I started working on reporting about Sex Week with the idea of doing a magazine article about it, or an essay. I eventually did that, but I realized that there was a lot more to this than Sex Week itself. Sex Week makes up a pretty good chunk of the book, but in some ways it’s simply there to illustrate the bigger problem. That problem is what I call a lack of intellectual purpose or a lack of moral compass. And so I touch on things like the loss of a sense of patriotism or duty to the country. It’s looked at as intellectually sophisticated to be on the side of America’s enemies, to take a look of derision at the military, or expressions of patriotism. The last thing is a pretty extraordinary example of this: I was in a final exam in International Relations next to a former official for the Taliban. You have to look at a moment like that with an incredible sense of irony because at that very moment American troops were fighting his former comrades in the mountains of Afghanistan. Here he was at the cradle of American presidents, the very center of where we train our next generation of political and cultural leaders. It was a pretty extraordinary moment.

Having graduated Yale, what do you do now?

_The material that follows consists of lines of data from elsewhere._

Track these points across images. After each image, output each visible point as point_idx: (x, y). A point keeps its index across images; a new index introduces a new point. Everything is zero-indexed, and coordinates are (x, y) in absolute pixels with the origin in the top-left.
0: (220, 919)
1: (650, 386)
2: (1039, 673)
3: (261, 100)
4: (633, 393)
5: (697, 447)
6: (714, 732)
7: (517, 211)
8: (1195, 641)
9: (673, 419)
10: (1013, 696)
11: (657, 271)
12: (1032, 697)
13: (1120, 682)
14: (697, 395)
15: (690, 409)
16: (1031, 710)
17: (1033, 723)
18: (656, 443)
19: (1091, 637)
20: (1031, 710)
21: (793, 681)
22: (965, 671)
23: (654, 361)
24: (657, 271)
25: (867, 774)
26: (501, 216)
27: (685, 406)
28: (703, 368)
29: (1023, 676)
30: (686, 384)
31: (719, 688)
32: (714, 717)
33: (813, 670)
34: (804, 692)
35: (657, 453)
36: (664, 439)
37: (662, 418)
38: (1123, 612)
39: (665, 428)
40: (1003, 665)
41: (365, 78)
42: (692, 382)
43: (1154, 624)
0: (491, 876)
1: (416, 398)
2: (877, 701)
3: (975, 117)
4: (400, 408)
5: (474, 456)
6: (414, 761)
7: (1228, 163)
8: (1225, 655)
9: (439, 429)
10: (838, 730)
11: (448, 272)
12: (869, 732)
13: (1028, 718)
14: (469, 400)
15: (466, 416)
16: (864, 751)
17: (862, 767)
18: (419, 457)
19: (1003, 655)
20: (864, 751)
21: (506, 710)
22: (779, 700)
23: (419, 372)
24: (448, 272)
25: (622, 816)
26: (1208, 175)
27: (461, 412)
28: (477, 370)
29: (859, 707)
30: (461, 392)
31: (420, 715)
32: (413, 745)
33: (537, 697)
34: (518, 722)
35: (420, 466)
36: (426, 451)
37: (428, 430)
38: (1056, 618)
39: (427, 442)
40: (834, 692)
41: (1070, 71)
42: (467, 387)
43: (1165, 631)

My main gig now is that I’m editor of The College Fix, a higher-ed news and opinion site. We basically publish primarily student journalism. Our goal is to talk about issues important to higher-ed or politics. We really want to identify elite, college journalists at the student level and give them a national platform to cultivate their craft.

What do you make of comparisons of your book to William F. Buckley’s “God and Man at Yale,” and of comparisons of him to you?

Well, of course it’s natural for people to make that connection. I had the chance to meet WFB a couple years before he passed away at the house of a professor. He was an extraordinary man, what can you say? In some ways, he was the intellectual force who launched modern conservatism. And his book, “God and Man at Yale”—although, if you look at it now, its complaints about a Yale education look pretty quaint aside what’s happening today. But at the time, it was sort of a revolutionary book. And it really launched a lot of careers, certainly Buckley’s career, and, by extension, a lot of the modern conservative movement. I’m a very different sort of guy from Buckley, but I do think that my own book is a kind of continuation of the story that he began to tell. Buckley always emphasized the importance of higher education. He realized that our political future is really wrapped up in what’s going on in the classroom today. And I definitely share that view. I think that what’s happening at Yale has implications far beyond Yale, far beyond people who go to Yale. But if you don’t go to Yale, or your kids don’t go to Yale, what does this have to do with you? Well, three of our last five presidents went to Yale; two of the last three Supreme Court justices. Countless cultural and political leaders are coming through this ideological training ground. And so the question is: what are they learning? What are the implications 20 years from now? Those are things that are critical for all Americans.

How did you get connected to Hillsdale College?

I’ve known about Hillsdale for a long time. It obviously has an incredible reputation as an academic center, particularly among intellectuals on the right. I met [college President] Larry Arnn several years ago, and I was very impressed by him. I think he’s done great work there. [Director of the Dow Journalism Program] John Miller and I met by virtue of when I started writing for National Review Online. At the time he was a national correspondent for National Review and contributor to the blog, and he still writes for them. We sort of connected that way. He is also involved in the leadership of the College Fix, where I’m editor now. John’s passion is really centered around identifying young, freedom-loving journalists with talent and really giving them a chance to cultivate what they’ve got. He’s got a real mentoring aspect to him. It’s a great fit for him for what he’s doing there at Hillsdale, and The College Fix has a similar vision, which is another connection we share.

Is this Hillsdale event on Thursday part of a national book tour?

Yes. I’ll be speaking at a number of campuses this fall, and doing some bookstore talks and that sort of thing. It’s one of a number of similar events.